**Requirement**
Go through the data and report each line that holds the string "Figure".

**Provided data**
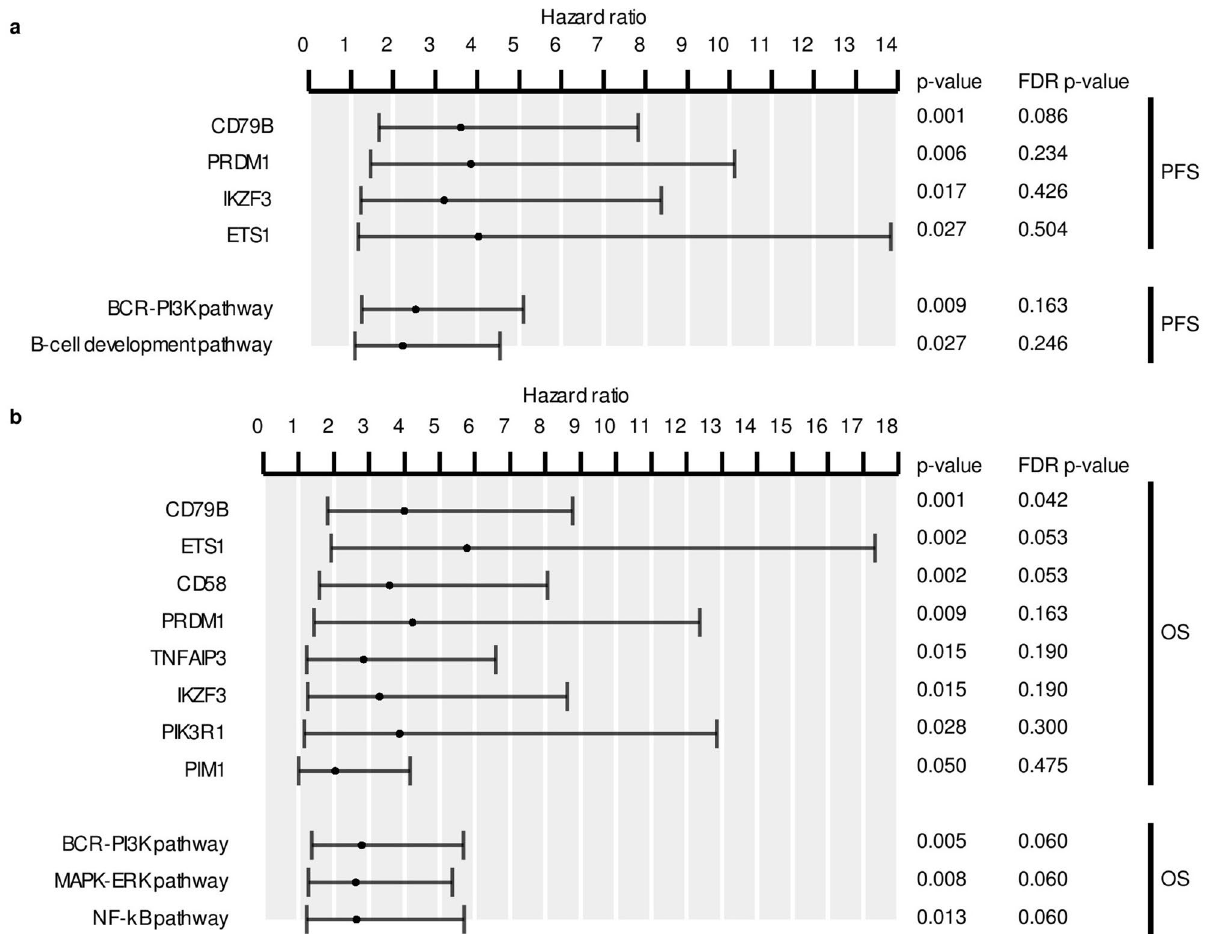
Figure 2. Statistical analysis of genes and pathways in the PdH cohort. Mutated genes and pathways with significant p-values in the univariate Cox proportional-hazards model analysis for ( A ) progression-free (PFS) and ( B ) overall survival (OS). Error bars represent the 95% confidence intervals for the hazard ratios. FDR p-values for Benjamini–Hochberg correction are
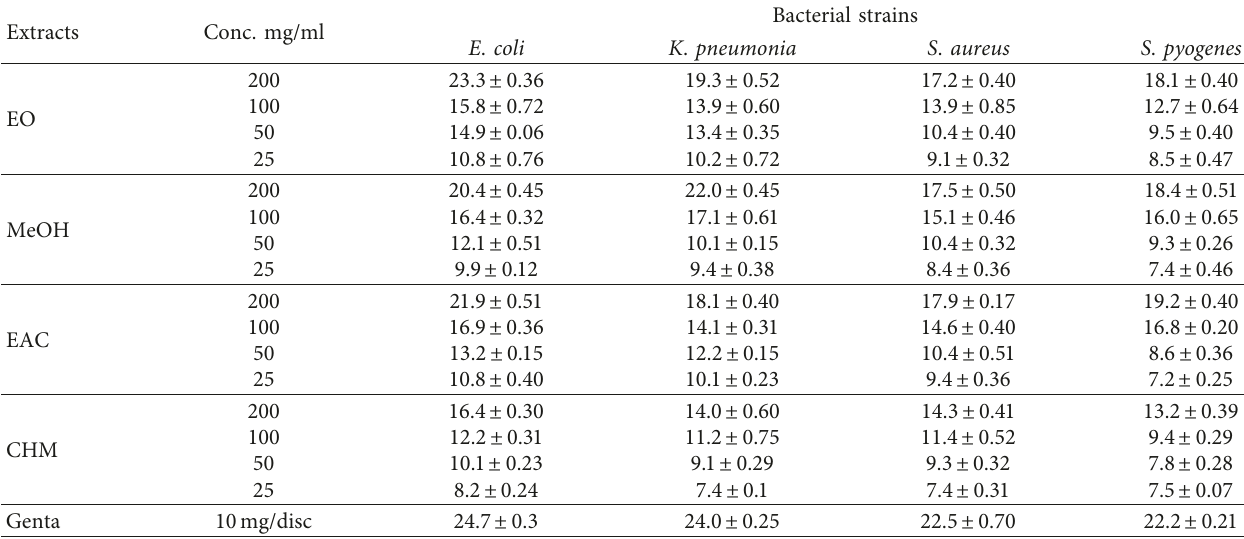
Table 5: Zone of inhibition (mm) of antibacterial activity of the investigated plant in agar diffusion test. Extracts Conc. mg/ml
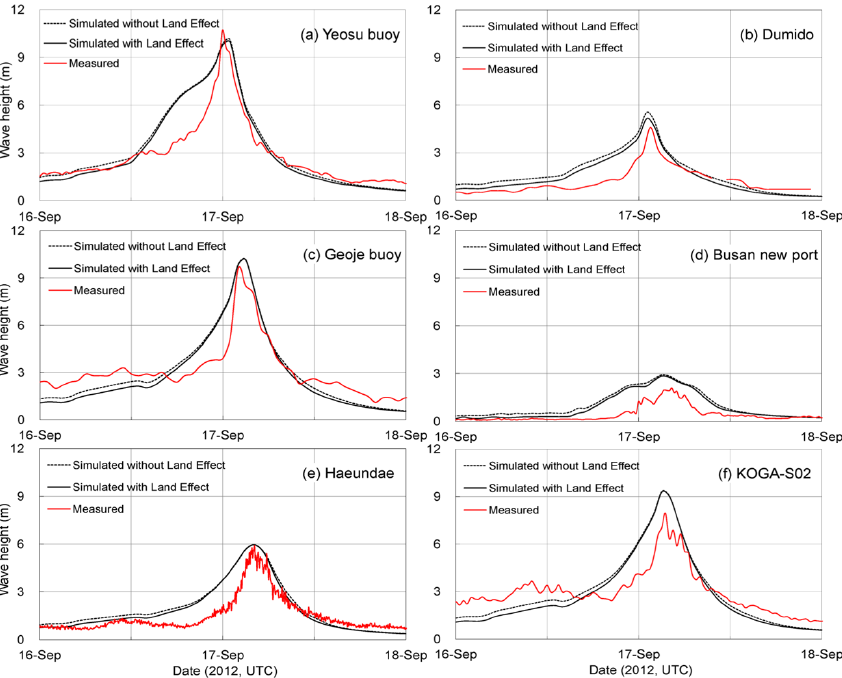
Figure 13. Simulated (Case 3 and Case 4) and observed wave heights during typhoon Sanba ( (a) Yeosu buoy; (b) Dumido; (c) Geoje buoy; (d) Busan new port; (e) Haeundae; (f) KOGA-S02).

**Answer box**
Figure 2. Statistical analysis of genes and pathways in the PdH cohort. Mutated genes and pathways with significant p-values in the univariate Cox proportional-hazards model analysis for ( A ) progression-free (PFS) and ( B ) overall survival (OS). Error bars represent the 95% confidence intervals for the hazard ratios. FDR p-values for Benjamini–Hochberg correction are
Figure 13. Simulated (Case 3 and Case 4) and observed wave heights during typhoon Sanba ( (a) Yeosu buoy; (b) Dumido; (c) Geoje buoy; (d) Busan new port; (e) Haeundae; (f) KOGA-S02).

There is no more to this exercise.